Chronik Zwettl Bezirk Zwettl

Vor 100 Jahren: Hinweis an Landwirte und Waldbesitzer in Zwettl zur Vermeidung von Fehleinsätzen

Ein Amtsblatt der Bezirkshauptmannschaft Zwettl aus dem Jahr 1926 empfahl, geplante Feld- und Waldverbrennungen vorab den örtlichen Feuerwehrkommanden zu melden, um unnötige Ausfahrten und wiederholte Fehlalarme zu vermeiden.

Vor 100 Jahren: Hinweis an Landwirte und Waldbesitzer in Zwettl zur Vermeidung von Fehleinsätzen
©Illustration KI Sophie Steiner / steirerblatt.at

Hinweis aus dem Amtsblatt von 1926

Im Amtsblatt der Bezirkshauptmannschaft Zwettl vor 100 Jahren wurde die Bevölkerung, vor allem Landwirte und Waldbesitzer, gebeten, geplante Feld- und Waldverbrennungen den zuständigen Feuerwehrkommanden in der Umgebung anzukündigen. Ziel war es, unnötige Einsätze und damit verbundene Kosten sowie Alarmmüdigkeit bei Freiwilligen Feuerwehren zu verhindern.

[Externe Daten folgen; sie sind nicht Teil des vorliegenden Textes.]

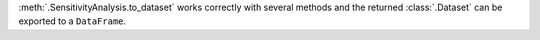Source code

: :meth:`.SensitivityAnalysis.to_dataset` works correctly with several methods and the returned :class:`.Dataset` can be exported to a ``DataFrame``.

Hintergrund und Begründung

Das Amtsblatt erläuterte, dass es in der letzten Zeit wiederholt zu Ausfahrten gekommen sei, die sich als unnütz erwiesen, weil nicht von einem Schadenfeuer, sondern von landwirtschaftlichen Abfällen, Unkrautverbrennungen oder verfallenen Waldprodukten die Rede war. Als Folge solcher Fehlalarme drohte laut damaliger Mitteilung die Gefahr, dass eine Feuerwehr bei wiederholten, zwecklosen Alarmierungen im Ernstfall nicht mehr ausrückt.

"Vermeidung einer zwecklosen Alarmierung der Feuerwehr"

Die Aufforderung zielte darauf ab, Täuschungen durch auffallende Rauchentwicklung zu vermeiden und Einsatzkräfte zu entlasten. Die Forderung nach Vorankündigung entsprach einer pragmatischen Maßnahme, um Ressourcen zu schonen und die Einsatzbereitschaft im Bezirk zu erhalten.

Konkrete Hinweise für die Bevölkerung

  • Geplante Feld- oder Waldverbrennungen sollten vorab den örtlichen Feuerwehrkommanden mitgeteilt werden.
  • Die Meldung galt insbesondere, wenn mit starker Rauchentwicklung zu rechnen war, die von Dritten leicht als Schadenfeuer interpretiert werden könnte.
  • Das Anliegen richtete sich an Landwirte und Waldbesitzer, die regelmäßig Restholz oder abgängige Waldprodukte verbrennen.

Die Mitteilung im Amtsblatt verweist darauf, dass solche Hinweise nicht nur Kosten sparen, sondern auch die Effektivität der Freiwilligen Feuerwehren sichern sollen. Diese Erwägungen sind im Bezirk Zwettl weiterhin von Bedeutung, weil Freiwilligenorganisationen auch heute auf die Zurückhaltung und Kooperation der Bevölkerung angewiesen sind.

Kurzüberblick in Zahlen und Daten

QuelleDatum
Amtsblatt der Bezirkshauptmannschaft ZwettlDonnerstag, 1. Juli 1926

Die Veröffentlichung ist Teil einer Serie mit weiteren Einträgen aus dem Amtsblatt des Jahres 1926, die lokale Verwaltungsinformationen und Hinweise an die Bevölkerung zusammenstellten.